The CaSR is important for maintenance of whole body calcium homeostasis by regulation of calciotropic hormones in response to extracellular Ca2+ (Ca2+o). We hypothesised that the CaSR is involved in Ca2+o-dependent regulation of CYP27B1 transcription, and local calcitriol synthesis. To investigate this, CYP27B1 promoter-luciferase constructs were transfected into control HEK-293 cells, or HEK-293 cells that express the CaSR (HEK-CaSR). Luciferase activity and mRNA were then measured by Dual-Luciferase Reporter Assay and RT-PCR, respectively. In HEK-CaSR, there was a Ca2+o-dependent biphasic response in luciferase activity that peaked at around 3.0 mM Ca2+o. These responses were left shifted by cinacalcet (1.0 μM), and inhibited by NPS 2143 (1.0 μM). Preliminary data also showed a 2.7 fold increase of luciferase mRNA at 3.0 mM Ca2+o, similar to luciferase activity. Interestingly, the secondary inhibition at 5.0 mM Ca2+o was not observed at the mRNA level, suggesting there may be post-transcriptional regulation of luciferase expression.

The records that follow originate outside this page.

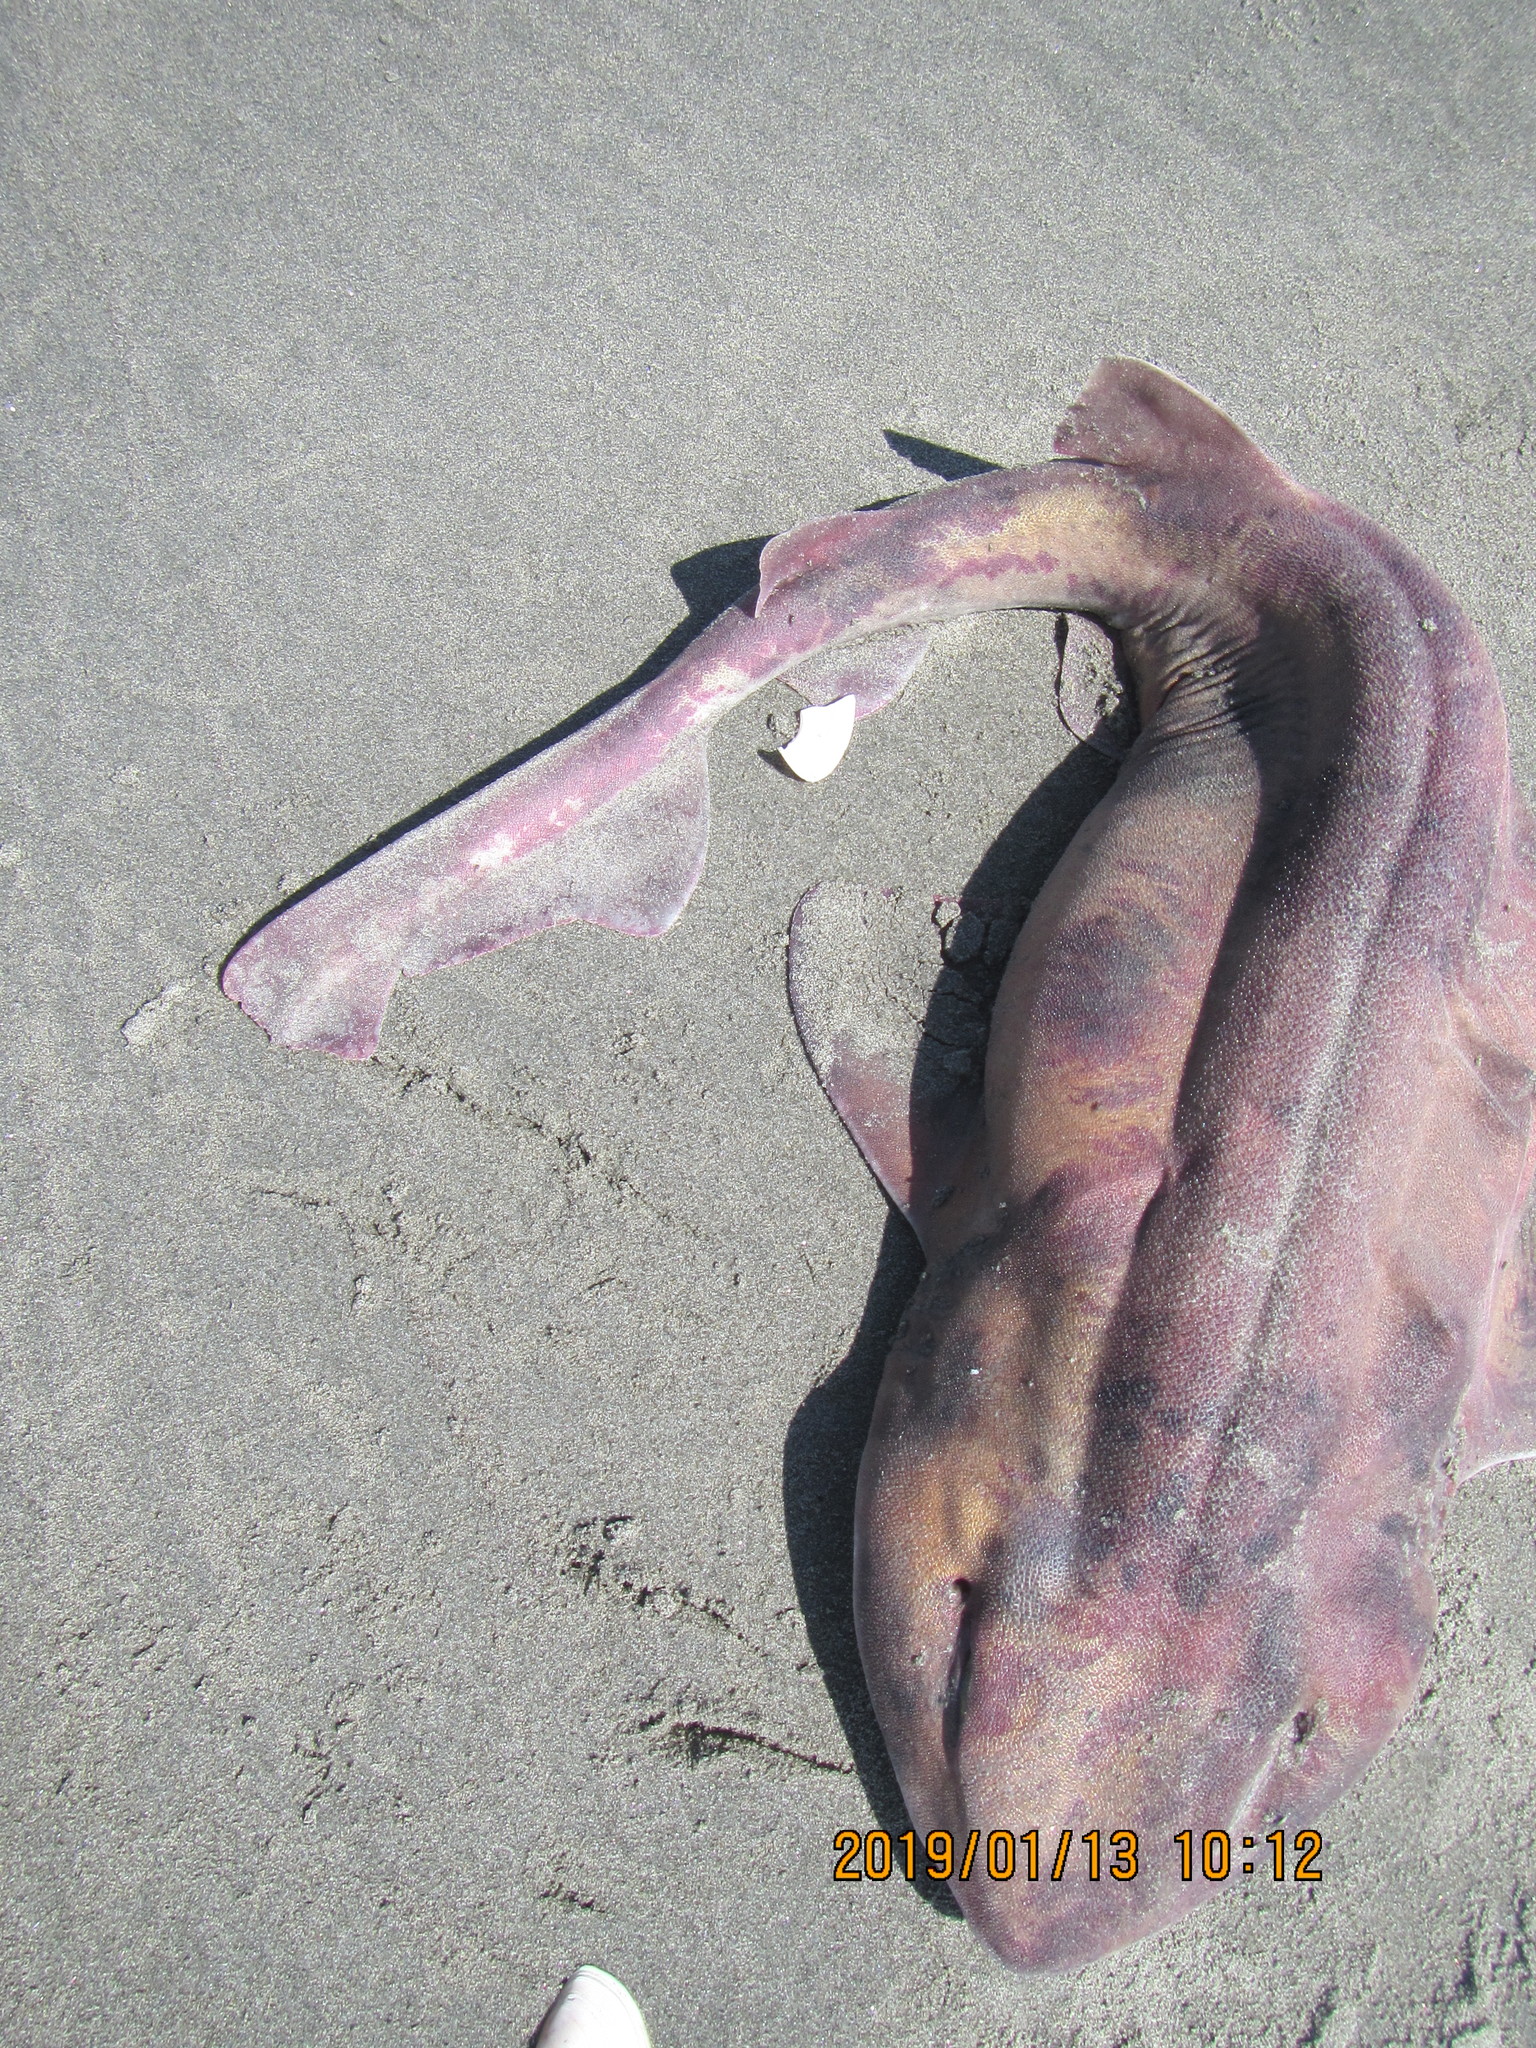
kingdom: Animalia
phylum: Chordata
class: Elasmobranchii
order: Carcharhiniformes
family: Scyliorhinidae
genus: Cephaloscyllium
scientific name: Cephaloscyllium isabellum
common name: Carpet shark
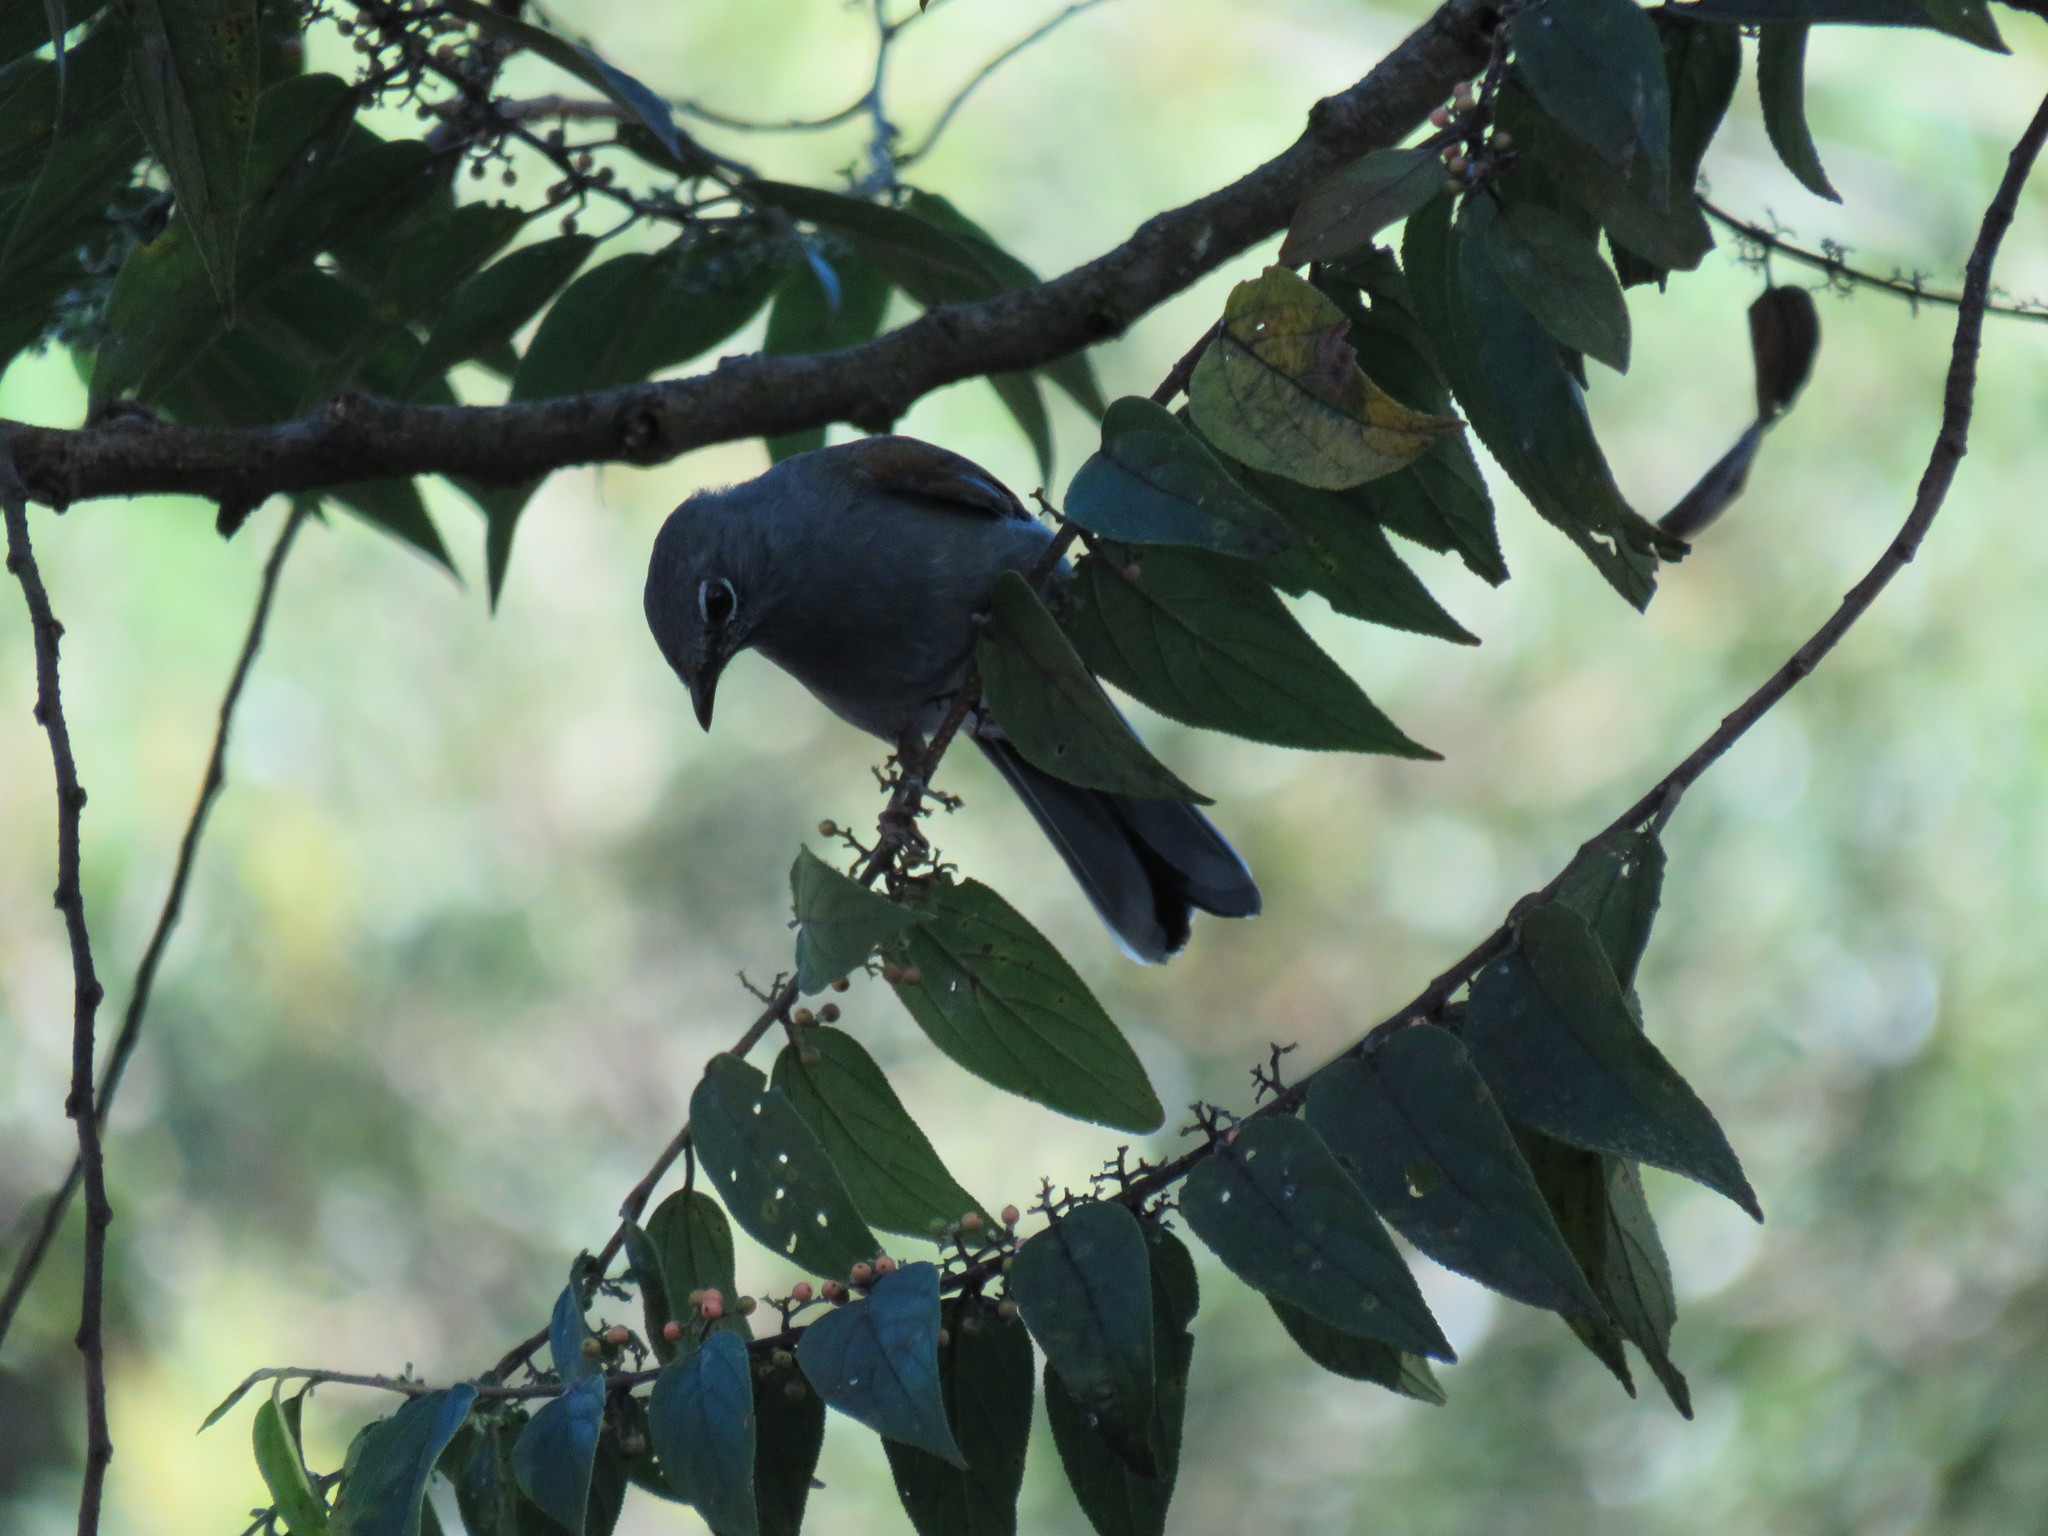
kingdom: Animalia
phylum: Chordata
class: Aves
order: Passeriformes
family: Turdidae
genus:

As CaSR activation increases PTHrP levels in the kidneys, it is possible that CYP27B1 promoter activation at 3.0 mM Ca2+o is regulated through autocrine PTHrP signalling. We therefore investigated the effects of CaSR activation on PTHrP and PTH1R mRNA expression. As expected, PTHrP mRNA increased with increasing Ca2+o concentrations in HEK-CaSR cells, and was enhanced by 1.0 μM cinacalcet. However, there was around 75% reduction of PTH1R expression at 7.0 mM Ca2+o.
The major finding of this study is that the CaSR regulates Ca2+o-dependent transcription of PTHrP and PTH1R in a reciprocal manner. Ca2+o-dependent downregulation of PTH1R has been reported to be important in chondrocyte differentiation, possibly to limit cell signalling in response to elevated PTHrP [1]. Further investigation is required to determine whether this occurs in osteoblasts, parathyroid, and renal proximal tubules, and to identify its role on CYP27B1 regulation.